[Dataset entries]
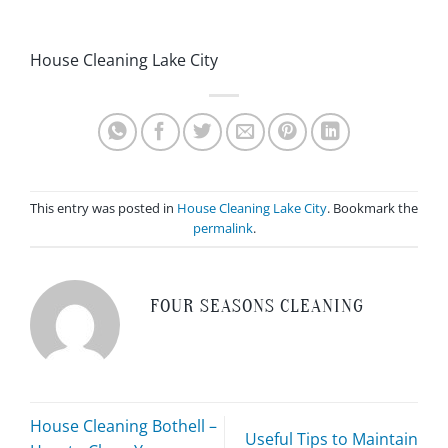
House Cleaning Lake City
This entry was posted in
House Cleaning Lake City
. Bookmark the
permalink
.
FOUR SEASONS CLEANING
House Cleaning Bothell –
Useful Tips to Maintain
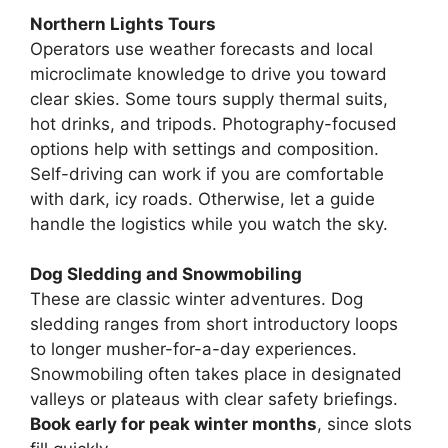
Northern Lights Tours
Operators use weather forecasts and local
microclimate knowledge to drive you toward
clear skies. Some tours supply thermal suits,
hot drinks, and tripods. Photography-focused
options help with settings and composition.
Self-driving can work if you are comfortable
with dark, icy roads. Otherwise, let a guide
handle the logistics while you watch the sky.
Dog Sledding and Snowmobiling
These are classic winter adventures. Dog
sledding ranges from short introductory loops
to longer musher-for-a-day experiences.
Snowmobiling often takes place in designated
valleys or plateaus with clear safety briefings.
Book early for peak winter months
, since slots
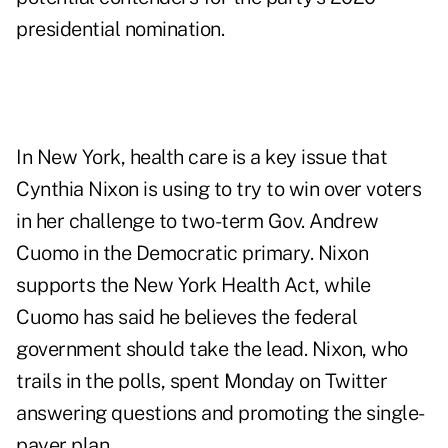
presidential nomination.
In New York, health care is a key issue that
Cynthia Nixon is using to try to win over voters
in her challenge to two-term Gov. Andrew
Cuomo in the Democratic primary. Nixon
supports the New York Health Act, while
Cuomo has said he believes the federal
government should take the lead. Nixon, who
trails in the polls, spent Monday on Twitter
answering questions and promoting the single-
payer plan.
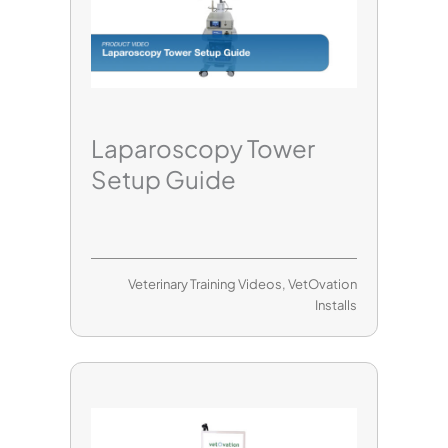
Laparoscopy Tower
Setup Guide
Veterinary Training Videos
,
VetOvation
Installs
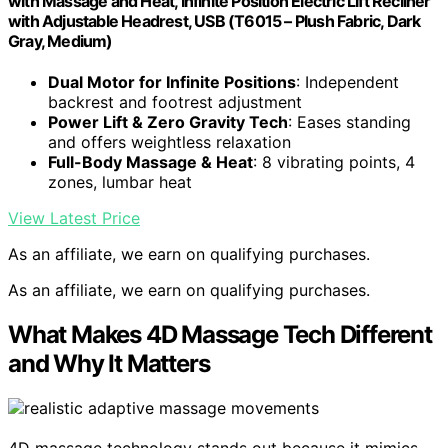
with Massage and Heat, Infinite Position Electric Lift Recliner
with Adjustable Headrest, USB (T6015 – Plush Fabric, Dark
Gray, Medium)
Dual Motor for Infinite Positions
: Independent
backrest and footrest adjustment
Power Lift & Zero Gravity Tech
: Eases standing
and offers weightless relaxation
Full-Body Massage & Heat
: 8 vibrating points, 4
zones, lumbar heat
View Latest Price
As an affiliate, we earn on qualifying purchases.
As an affiliate, we earn on qualifying purchases.
What Makes 4D Massage Tech Different
and Why It Matters
4D massage technology stands out because it mimics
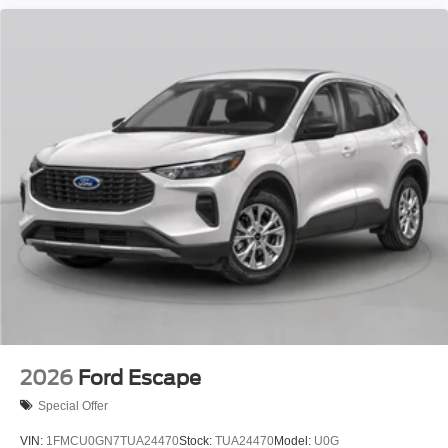
2026
Ford Escape
Special Offer
VIN:
1FMCU0GN7TUA24470
Stock:
TUA24470
Model:
U0G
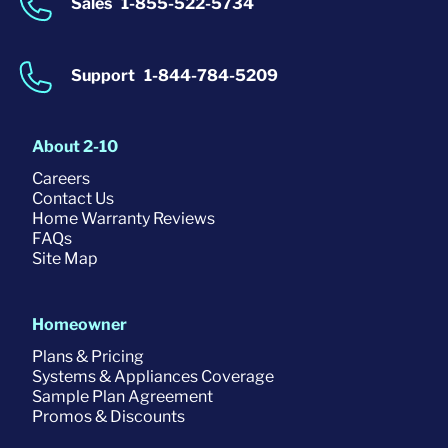
Sales
1-855-522-5734
Support
1-844-784-5209
About 2-10
Careers
Contact Us
Home Warranty Reviews
FAQs
Site Map
Homeowner
Plans & Pricing
Systems & Appliances Coverage
Sample Plan Agreement
Promos & Discounts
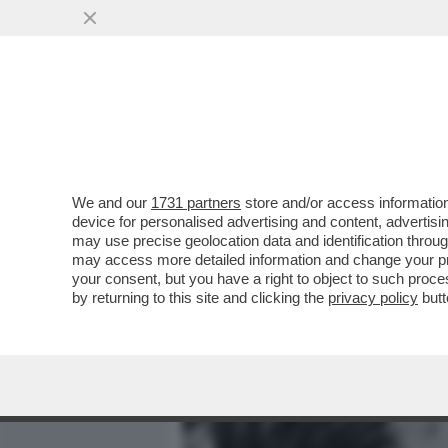
MEDIA E TV
POLITICA
We and our
1731 partners
store and/or access information
SALVINI, SCHLEIN E CONT
device for personalised advertising and content, advert
GIUGNO STATE VOLUTE, 
may use precise geolocation data and identification throu
may access more detailed information and change your pre
VAI ALL'ARTICOLO
your consent, but you have a right to object to such proc
by returning to this site and clicking the
privacy policy
butt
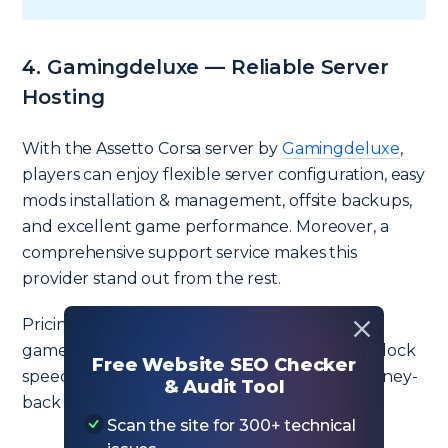
4. Gamingdeluxe — Reliable Server
Hosting
With the Assetto Corsa server by
Gamingdeluxe
,
players can enjoy flexible server configuration, easy
mods installation & management, offsite backups,
and excellent game performance. Moreover, a
comprehensive support service makes this
provider stand out from the rest.
Pricing starts at £4.80 ($5.88) per month for 16
game slots. Players can also buy higher CPU clock
Free Website SEO Checker
speed and CPU priority. There is a 24-hour money-
& Audit Tool
back guarantee.
Scan the site for 300+ technical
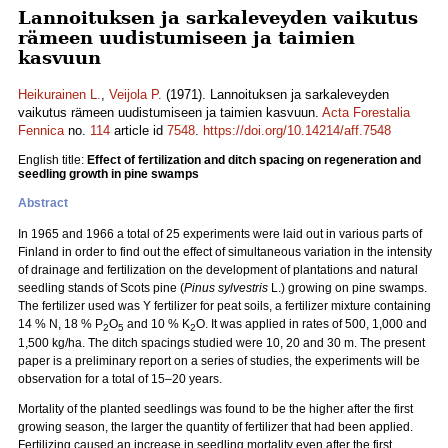
Lannoituksen ja sarkaleveyden vaikutus
rämeen uudistumiseen ja taimien
kasvuun
Heikurainen L.
,
Veijola P.
(1971). Lannoituksen ja sarkaleveyden
vaikutus rämeen uudistumiseen ja taimien kasvuun.
Acta Forestalia
Fennica
no.
114
article id
7548
.
https://doi.org/10.14214/aff.7548
English title:
Effect of fertilization and ditch spacing on regeneration and
seedling growth in pine swamps
Abstract
In 1965 and 1966 a total of 25 experiments were laid out in various parts of
Finland in order to find out the effect of simultaneous variation in the intensity
of drainage and fertilization on the development of plantations and natural
seedling stands of Scots pine (
Pinus sylvestris
L.) growing on pine swamps.
The fertilizer used was Y fertilizer for peat soils, a fertilizer mixture containing
14 % N, 18 % P
O
and 10 % K
O. It was applied in rates of 500, 1,000 and
2
5
2
1,500 kg/ha. The ditch spacings studied were 10, 20 and 30 m. The present
paper is a preliminary report on a series of studies, the experiments will be
observation for a total of 15–20 years.
Mortality of the planted seedlings was found to be the higher after the first
growing season, the larger the quantity of fertilizer that had been applied.
Fertilizing caused an increase in seedling mortality even after the first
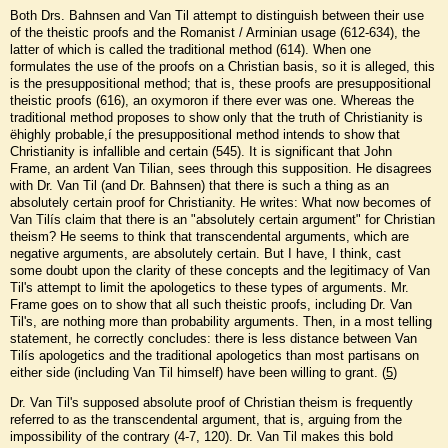
Both Drs. Bahnsen and Van Til attempt to distinguish between their use
of the theistic proofs and the Romanist / Arminian usage (612-634), the
latter of which is called the traditional method (614). When one
formulates the use of the proofs on a Christian basis, so it is alleged, this
is the presuppositional method; that is, these proofs are presuppositional
theistic proofs (616), an oxymoron if there ever was one. Whereas the
traditional method proposes to show only that the truth of Christianity is
ëhighly probable,í the presuppositional method intends to show that
Christianity is infallible and certain (545). It is significant that John
Frame, an ardent Van Tilian, sees through this supposition. He disagrees
with Dr. Van Til (and Dr. Bahnsen) that there is such a thing as an
absolutely certain proof for Christianity. He writes: What now becomes of
Van Tilís claim that there is an "absolutely certain argument" for Christian
theism? He seems to think that transcendental arguments, which are
negative arguments, are absolutely certain. But I have, I think, cast
some doubt upon the clarity of these concepts and the legitimacy of Van
Til's attempt to limit the apologetics to these types of arguments. Mr.
Frame goes on to show that all such theistic proofs, including Dr. Van
Til's, are nothing more than probability arguments. Then, in a most telling
statement, he correctly concludes: there is less distance between Van
Tilís apologetics and the traditional apologetics than most partisans on
either side (including Van Til himself) have been willing to grant. (
5
)
Dr. Van Til's supposed absolute proof of Christian theism is frequently
referred to as the transcendental argument, that is, arguing from the
impossibility of the contrary (4-7, 120). Dr. Van Til makes this bold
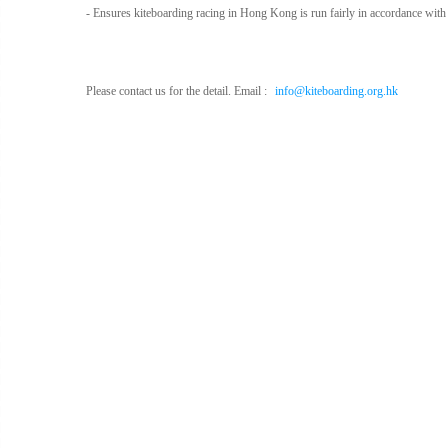
- Ensures kiteboarding racing in Hong Kong is run fairly in accordance with 
P
lease contact us for the detail. Email :
info@kiteboarding.org.hk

→ Job item: Reproduce the data above in full, exactly as it is, with the pictures left out.

→ Solution to this exercise:
House Cleaning Lake City
This entry was posted in
House Cleaning Lake City
. Bookmark the
permalink
.
FOUR SEASONS CLEANING
House Cleaning Bothell –
Useful Tips to Maintain
Northern Lights Tours
Operators use weather forecasts and local
microclimate knowledge to drive you toward
clear skies. Some tours supply thermal suits,
hot drinks, and tripods. Photography-focused
options help with settings and composition.
Self-driving can work if you are comfortable
with dark, icy roads. Otherwise, let a guide
handle the logistics while you watch the sky.
Dog Sledding and Snowmobiling
These are classic winter adventures. Dog
sledding ranges from short introductory loops
to longer musher-for-a-day experiences.
Snowmobiling often takes place in designated
valleys or plateaus with clear safety briefings.
Book early for peak winter months
, since slots
presidential nomination.
In New York, health care is a key issue that
Cynthia Nixon is using to try to win over voters
in her challenge to two-term Gov. Andrew
Cuomo in the Democratic primary. Nixon
supports the New York Health Act, while
Cuomo has said he believes the federal
government should take the lead. Nixon, who
trails in the polls, spent Monday on Twitter
answering questions and promoting the single-
payer plan.
Laparoscopy Tower
Setup Guide
Veterinary Training Videos
,
VetOvation
Installs
with Massage and Heat, Infinite Position Electric Lift Recliner
with Adjustable Headrest, USB (T6015 – Plush Fabric, Dark
Gray, Medium)
Dual Motor for Infinite Positions
: Independent
backrest and footrest adjustment
Power Lift & Zero Gravity Tech
: Eases standing
and offers weightless relaxation
Full-Body Massage & Heat
: 8 vibrating points, 4
zones, lumbar heat
View Latest Price
As an affiliate, we earn on qualifying purchases.
As an affiliate, we earn on qualifying purchases.
What Makes 4D Massage Tech Different
and Why It Matters
4D massage technology stands out because it mimics
2026
Ford Escape
Special Offer
VIN:
1FMCU0GN7TUA24470
Stock:
TUA24470
Model:
U0G
Sales
1-855-522-5734
Support
1-844-784-5209
About 2-10
Careers
Contact Us
Home Warranty Reviews
FAQs
Site Map
Homeowner
Plans & Pricing
Systems & Appliances Coverage
Sample Plan Agreement
Promos & Discounts
MEDIA E TV
POLITICA
We and our
1731 partners
store and/or access information
SALVINI, SCHLEIN E CONT
device for personalised advertising and content, advert
GIUGNO STATE VOLUTE, 
may use precise geolocation data and identification throu
may access more detailed information and change your pre
VAI ALL'ARTICOLO
your consent, but you have a right to object to such proc
by returning to this site and clicking the
privacy policy
butt
4. Gamingdeluxe — Reliable Server
Hosting
With the Assetto Corsa server by
Gamingdeluxe
,
players can enjoy flexible server configuration, easy
mods installation & management, offsite backups,
and excellent game performance. Moreover, a
comprehensive support service makes this
provider stand out from the rest.
Pricing starts at £4.80 ($5.88) per month for 16
game slots. Players can also buy higher CPU clock
Free Website SEO Checker
speed and CPU priority. There is a 24-hour money-
& Audit Tool
back guarantee.
Scan the site for 300+ technical
Lannoituksen ja sarkaleveyden vaikutus
rämeen uudistumiseen ja taimien
kasvuun
Heikurainen L.
,
Veijola P.
(1971). Lannoituksen ja sarkaleveyden
vaikutus rämeen uudistumiseen ja taimien kasvuun.
Acta Forestalia
Fennica
no.
114
article id
7548
.
https://doi.org/10.14214/aff.7548
English title:
Effect of fertilization and ditch spacing on regeneration and
seedling growth in pine swamps
Abstract
In 1965 and 1966 a total of 25 experiments were laid out in various parts of
Finland in order to find out the effect of simultaneous variation in the intensity
of drainage and fertilization on the development of plantations and natural
seedling stands of Scots pine (
Pinus sylvestris
L.) growing on pine swamps.
The fertilizer used was Y fertilizer for peat soils, a fertilizer mixture containing
14 % N, 18 % P
O
and 10 % K
O. It was applied in rates of 500, 1,000 and
2
5
2
1,500 kg/ha. The ditch spacings studied were 10, 20 and 30 m. The present
paper is a preliminary report on a series of studies, the experiments will be
observation for a total of 15–20 years.
Mortality of the planted seedlings was found to be the higher after the first
growing season, the larger the quantity of fertilizer that had been applied.
Fertilizing caused an increase in seedling mortality even after the first
Both Drs. Bahnsen and Van Til attempt to distinguish between their use
of the theistic proofs and the Romanist / Arminian usage (612-634), the
latter of which is called the traditional method (614). When one
formulates the use of the proofs on a Christian basis, so it is alleged, this
is the presuppositional method; that is, these proofs are presuppositional
theistic proofs (616), an oxymoron if there ever was one. Whereas the
traditional method proposes to show only that the truth of Christianity is
ëhighly probable,í the presuppositional method intends to show that
Christianity is infallible and certain (545). It is significant that John
Frame, an ardent Van Tilian, sees through this supposition. He disagrees
with Dr. Van Til (and Dr. Bahnsen) that there is such a thing as an
absolutely certain proof for Christianity. He writes: What now becomes of
Van Tilís claim that there is an "absolutely certain argument" for Christian
theism? He seems to think that transcendental arguments, which are
negative arguments, are absolutely certain. But I have, I think, cast
some doubt upon the clarity of these concepts and the legitimacy of Van
Til's attempt to limit the apologetics to these types of arguments. Mr.
Frame goes on to show that all such theistic proofs, including Dr. Van
Til's, are nothing more than probability arguments. Then, in a most telling
statement, he correctly concludes: there is less distance between Van
Tilís apologetics and the traditional apologetics than most partisans on
either side (including Van Til himself) have been willing to grant. (
5
)
Dr. Van Til's supposed absolute proof of Christian theism is frequently
referred to as the transcendental argument, that is, arguing from the
impossibility of the contrary (4-7, 120). Dr. Van Til makes this bold
- Ensures kiteboarding racing in Hong Kong is run fairly in accordance with 
P
lease contact us for the detail. Email :
info@kiteboarding.org.hk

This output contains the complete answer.